▶ MATERIAL PROVIDED:
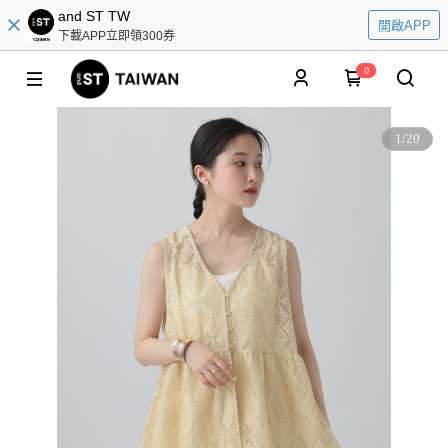
and ST TW
開啟APP
下載APP立即領300券
0
1
/
20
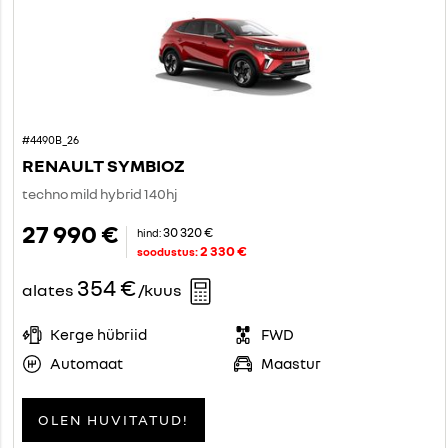
#4490B_26
RENAULT SYMBIOZ
techno mild hybrid 140hj
27 990 €
30 320 €
hind:
2 330 €
soodustus:
354 €
alates
/kuus
Kerge hübriid
FWD
Automaat
Maastur
OLEN HUVITATUD!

▶ YOUR ASSIGNMENT:
Give the entries above again in full and exactly, but not the pictures.

▶ ANSWER SECTION:
and ST TW
開啟APP
下載APP立即領300券
0
1
/
20
#4490B_26
RENAULT SYMBIOZ
techno mild hybrid 140hj
27 990 €
30 320 €
hind:
2 330 €
soodustus:
354 €
alates
/kuus
Kerge hübriid
FWD
Automaat
Maastur
OLEN HUVITATUD!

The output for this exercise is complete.